Estimating the Spectral Moments of the Kernel Integral Operator from Finite Sample Matrices
Chanwoo Chun, SueYeon Chung, Daniel D. Lee
TL;DR
The paper tackles the challenge of inferring the spectrum of the kernel integral operator from finitely sampled measurement matrices, where both inputs and features are limited, by introducing an unbiased, dynamic-programming–based estimator for spectral moments $m(n)=\mathrm{tr}T_k^n$. It shows how to construct unbiased moment estimates from cyclic products of matrix entries, derives a scalable DP algorithm with a provable variance bound, and demonstrates robustness to noise.
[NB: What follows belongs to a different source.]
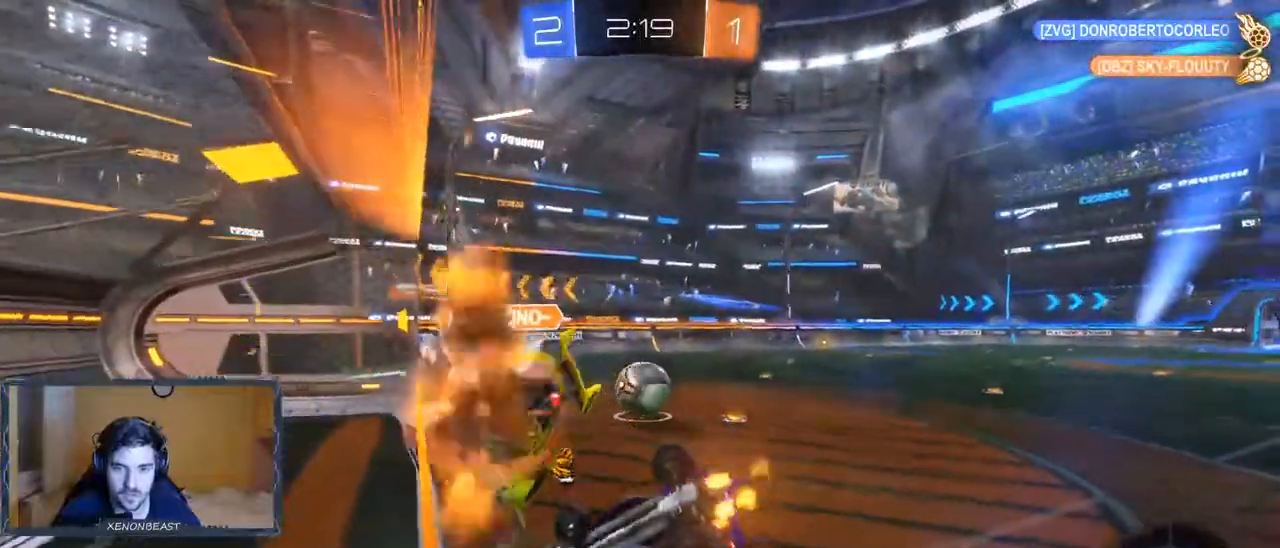
{"buttons": ["R2"], "left_stick": "down", "right_stick": "center", "events": [[167, "left_stick", "down"], [200, "L1", "down"], [333, "L1", "up"]]}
The authors validate the method on RBF kernels, derive analytic spectra, and successfully reconstruct eigenvalues from moments; they also illustrate the approach's utility in analyzing neural feature representations during training. This unbiased moment-based framework enables more accurate geometric and learning-dynamics insights for kernel methods and wide neural networks, with practical implications for kernel approximation and spectral analysis in large-scale models.
Abstract
Analyzing the structure of sampled features from an input data distribution is challenging when constrained by limited measurements in both the number of inputs and features. Traditional approaches often rely on the eigenvalue spectrum of the sample covariance matrix derived from finite measurement matrices; however, these spectra are sensitive to the size of the measurement matrix, leading to biased insights. In this paper, we introduce a novel algorithm that provides unbiased estimates of the spectral moments of the kernel integral operator in the limit of infinite inputs and features from finitely sampled measurement matrices. Our method, based on dynamic programming, is efficient and capable of estimating the moments of the operator spectrum. We demonstrate the accuracy of our estimator on radial basis function (RBF) kernels, highlighting its consistency with the theoretical spectra. Furthermore, we showcase the practical utility and robustness of our method in understanding the geometry of learned representations in neural networks.